» **CONSIGNE**: Reprenez le texte ci-dessous sur le valproate et poursuivez-le après sa dernière phrase.

» **TEXTE DE LA PAGE**:

* * * *

L’étau se resserre de plus en plus sur le valproate

Il y a une année, en juillet 2017, l’ANSM (Agence Française des Médicaments) a décidé de contre-indiquer le valproate chez les femmes enceintes dans le traitement des épisodes maniaques des troubles bipolaires.

Dans le cadre des mesures pour la réduction des risques liés à ce médicament, des mesures additionnelles de la part de l’Agence Européenne des Médicaments seront mises en place et seront appliquées à partir de fin juin 2018.

Ainsi et en plus des femmes enceintes :

« Le valproate ne doit plus être prescrit aux filles, adolescentes et femmes en âge de procréer (sauf circonstances exceptionnelles) en Europe ».

Chez une femme : le valproate ne doit pas être prescrit, sauf en cas d’inefficacité ou d’intolérance aux alternatives

Si le valproate est la seule option, les grossesses doivent absolument être évitées.

* * * *

» **ENTRÉES FOURNIES**:
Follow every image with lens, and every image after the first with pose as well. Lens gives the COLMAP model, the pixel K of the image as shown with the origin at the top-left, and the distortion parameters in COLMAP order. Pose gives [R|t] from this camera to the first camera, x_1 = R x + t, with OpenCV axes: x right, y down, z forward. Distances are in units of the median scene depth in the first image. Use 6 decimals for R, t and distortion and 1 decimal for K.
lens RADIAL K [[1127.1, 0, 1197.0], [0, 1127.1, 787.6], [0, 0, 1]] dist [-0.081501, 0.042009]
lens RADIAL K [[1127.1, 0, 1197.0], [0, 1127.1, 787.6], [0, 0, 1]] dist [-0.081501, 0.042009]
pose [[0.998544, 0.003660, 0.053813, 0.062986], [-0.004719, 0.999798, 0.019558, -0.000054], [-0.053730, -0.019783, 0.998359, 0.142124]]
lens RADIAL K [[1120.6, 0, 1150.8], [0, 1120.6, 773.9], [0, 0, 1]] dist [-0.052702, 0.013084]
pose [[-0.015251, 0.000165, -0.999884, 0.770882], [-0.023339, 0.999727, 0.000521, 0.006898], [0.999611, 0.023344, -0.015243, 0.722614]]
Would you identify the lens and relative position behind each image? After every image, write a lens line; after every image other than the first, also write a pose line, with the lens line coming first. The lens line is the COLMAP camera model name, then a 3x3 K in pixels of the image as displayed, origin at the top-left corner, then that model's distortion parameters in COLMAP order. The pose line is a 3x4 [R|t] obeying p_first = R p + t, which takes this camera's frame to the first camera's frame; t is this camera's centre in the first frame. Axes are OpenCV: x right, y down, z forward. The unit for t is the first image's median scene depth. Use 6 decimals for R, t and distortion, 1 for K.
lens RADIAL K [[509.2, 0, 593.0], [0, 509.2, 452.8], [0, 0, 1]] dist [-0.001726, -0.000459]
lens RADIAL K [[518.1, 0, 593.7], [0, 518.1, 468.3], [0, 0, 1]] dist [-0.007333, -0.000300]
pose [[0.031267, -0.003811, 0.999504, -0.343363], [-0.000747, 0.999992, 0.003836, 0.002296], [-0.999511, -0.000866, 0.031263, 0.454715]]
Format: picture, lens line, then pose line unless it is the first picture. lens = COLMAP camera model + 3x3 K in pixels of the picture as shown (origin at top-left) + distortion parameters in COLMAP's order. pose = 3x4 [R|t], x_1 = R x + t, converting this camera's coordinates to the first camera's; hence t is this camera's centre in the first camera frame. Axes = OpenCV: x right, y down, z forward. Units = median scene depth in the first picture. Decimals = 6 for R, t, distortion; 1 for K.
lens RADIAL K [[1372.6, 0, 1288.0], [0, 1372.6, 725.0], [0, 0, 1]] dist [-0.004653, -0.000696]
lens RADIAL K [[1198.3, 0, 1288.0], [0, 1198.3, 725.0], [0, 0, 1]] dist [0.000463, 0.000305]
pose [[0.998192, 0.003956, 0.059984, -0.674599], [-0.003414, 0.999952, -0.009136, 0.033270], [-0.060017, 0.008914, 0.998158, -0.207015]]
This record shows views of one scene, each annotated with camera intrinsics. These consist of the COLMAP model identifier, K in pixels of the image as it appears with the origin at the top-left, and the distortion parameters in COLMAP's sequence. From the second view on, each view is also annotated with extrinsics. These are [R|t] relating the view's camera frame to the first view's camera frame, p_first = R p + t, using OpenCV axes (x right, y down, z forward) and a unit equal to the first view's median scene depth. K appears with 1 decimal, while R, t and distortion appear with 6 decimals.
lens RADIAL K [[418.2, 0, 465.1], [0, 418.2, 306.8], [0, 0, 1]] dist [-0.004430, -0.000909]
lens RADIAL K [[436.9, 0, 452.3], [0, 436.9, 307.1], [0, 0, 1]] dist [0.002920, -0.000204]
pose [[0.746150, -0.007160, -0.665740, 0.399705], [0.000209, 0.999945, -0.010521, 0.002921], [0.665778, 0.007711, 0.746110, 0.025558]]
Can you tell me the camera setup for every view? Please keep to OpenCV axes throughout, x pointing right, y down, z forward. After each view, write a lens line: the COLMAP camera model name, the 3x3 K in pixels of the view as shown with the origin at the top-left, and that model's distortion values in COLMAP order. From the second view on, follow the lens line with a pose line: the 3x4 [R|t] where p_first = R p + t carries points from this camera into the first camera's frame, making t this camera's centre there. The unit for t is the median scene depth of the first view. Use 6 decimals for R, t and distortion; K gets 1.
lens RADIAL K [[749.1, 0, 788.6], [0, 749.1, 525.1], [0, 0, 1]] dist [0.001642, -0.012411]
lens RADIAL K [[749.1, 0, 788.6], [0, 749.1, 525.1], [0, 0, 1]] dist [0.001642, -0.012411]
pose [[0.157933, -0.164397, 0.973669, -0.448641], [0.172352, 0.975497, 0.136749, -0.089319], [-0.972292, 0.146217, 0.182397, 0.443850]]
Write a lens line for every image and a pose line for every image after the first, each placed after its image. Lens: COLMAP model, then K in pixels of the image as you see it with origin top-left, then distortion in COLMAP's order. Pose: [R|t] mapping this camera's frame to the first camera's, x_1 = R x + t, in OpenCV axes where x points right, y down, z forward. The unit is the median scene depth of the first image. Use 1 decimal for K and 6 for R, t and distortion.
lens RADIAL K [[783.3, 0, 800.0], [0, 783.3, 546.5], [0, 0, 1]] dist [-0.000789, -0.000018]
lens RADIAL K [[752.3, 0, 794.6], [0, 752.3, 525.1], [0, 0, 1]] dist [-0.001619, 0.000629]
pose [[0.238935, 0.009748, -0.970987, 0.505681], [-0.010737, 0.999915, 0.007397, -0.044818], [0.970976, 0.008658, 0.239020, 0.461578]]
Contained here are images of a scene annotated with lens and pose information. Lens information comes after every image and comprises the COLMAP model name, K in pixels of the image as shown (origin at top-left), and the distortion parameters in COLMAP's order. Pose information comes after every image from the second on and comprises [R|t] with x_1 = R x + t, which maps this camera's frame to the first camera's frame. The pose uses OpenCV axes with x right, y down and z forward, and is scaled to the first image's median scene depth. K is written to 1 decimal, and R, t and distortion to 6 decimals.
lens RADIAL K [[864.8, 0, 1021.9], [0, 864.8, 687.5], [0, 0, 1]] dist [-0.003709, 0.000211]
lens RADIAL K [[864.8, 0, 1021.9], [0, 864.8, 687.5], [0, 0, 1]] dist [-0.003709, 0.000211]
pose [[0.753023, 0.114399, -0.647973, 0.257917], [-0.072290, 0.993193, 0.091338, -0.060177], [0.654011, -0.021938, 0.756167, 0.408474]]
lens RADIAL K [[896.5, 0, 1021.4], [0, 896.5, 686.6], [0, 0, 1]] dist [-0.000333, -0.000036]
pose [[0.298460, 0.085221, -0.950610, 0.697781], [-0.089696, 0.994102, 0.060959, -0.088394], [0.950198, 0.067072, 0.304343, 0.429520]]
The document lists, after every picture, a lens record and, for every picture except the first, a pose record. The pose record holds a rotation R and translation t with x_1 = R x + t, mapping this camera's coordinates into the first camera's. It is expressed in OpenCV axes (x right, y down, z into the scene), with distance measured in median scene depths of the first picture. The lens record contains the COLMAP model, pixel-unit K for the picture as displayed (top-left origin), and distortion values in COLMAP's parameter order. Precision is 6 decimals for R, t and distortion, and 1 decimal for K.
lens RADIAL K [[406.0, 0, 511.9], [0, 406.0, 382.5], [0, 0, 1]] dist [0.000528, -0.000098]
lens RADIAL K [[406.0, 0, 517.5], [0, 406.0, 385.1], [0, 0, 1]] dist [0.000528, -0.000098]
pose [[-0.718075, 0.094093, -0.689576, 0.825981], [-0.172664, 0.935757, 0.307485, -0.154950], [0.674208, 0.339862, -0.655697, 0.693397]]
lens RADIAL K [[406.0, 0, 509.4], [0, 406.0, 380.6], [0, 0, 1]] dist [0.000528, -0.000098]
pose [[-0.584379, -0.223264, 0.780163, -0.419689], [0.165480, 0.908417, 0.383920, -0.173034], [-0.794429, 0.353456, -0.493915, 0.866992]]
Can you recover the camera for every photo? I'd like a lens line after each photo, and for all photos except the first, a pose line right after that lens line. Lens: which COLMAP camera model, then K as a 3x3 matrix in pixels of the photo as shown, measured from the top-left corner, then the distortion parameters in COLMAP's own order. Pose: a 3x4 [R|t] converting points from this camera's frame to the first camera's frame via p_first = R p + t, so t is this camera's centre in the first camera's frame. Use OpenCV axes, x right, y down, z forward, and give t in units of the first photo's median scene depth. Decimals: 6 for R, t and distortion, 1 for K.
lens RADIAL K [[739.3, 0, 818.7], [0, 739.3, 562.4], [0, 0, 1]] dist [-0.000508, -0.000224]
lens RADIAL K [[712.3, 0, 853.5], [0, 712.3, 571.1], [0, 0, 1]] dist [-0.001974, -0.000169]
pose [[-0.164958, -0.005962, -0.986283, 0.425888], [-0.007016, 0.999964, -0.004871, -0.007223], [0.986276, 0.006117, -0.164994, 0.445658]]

* * * *

» **RÉPONSE**:
Rappelons que le valproate est un médicament utilisé pour le traitement de l’épilepsie et des accès maniaques des troubles bipolaires. Le valproate entraîne un taux élevé de malformations (plus de 10 %) et/ou de troubles neuro-développementaux (30 – 40 %) chez les enfants exposés pendant la grossesse.

Le valproate est un principe actif de la dépakine des laboratoires Sanofi-Aventis. La dépakine est un médicament qui a déjà fait scandale en 2017 puisqu’il a provoqué des malformations congénitales chez près de 4000 enfants dont les mamans avaient pris ce médicament quand elles étaient enceintes.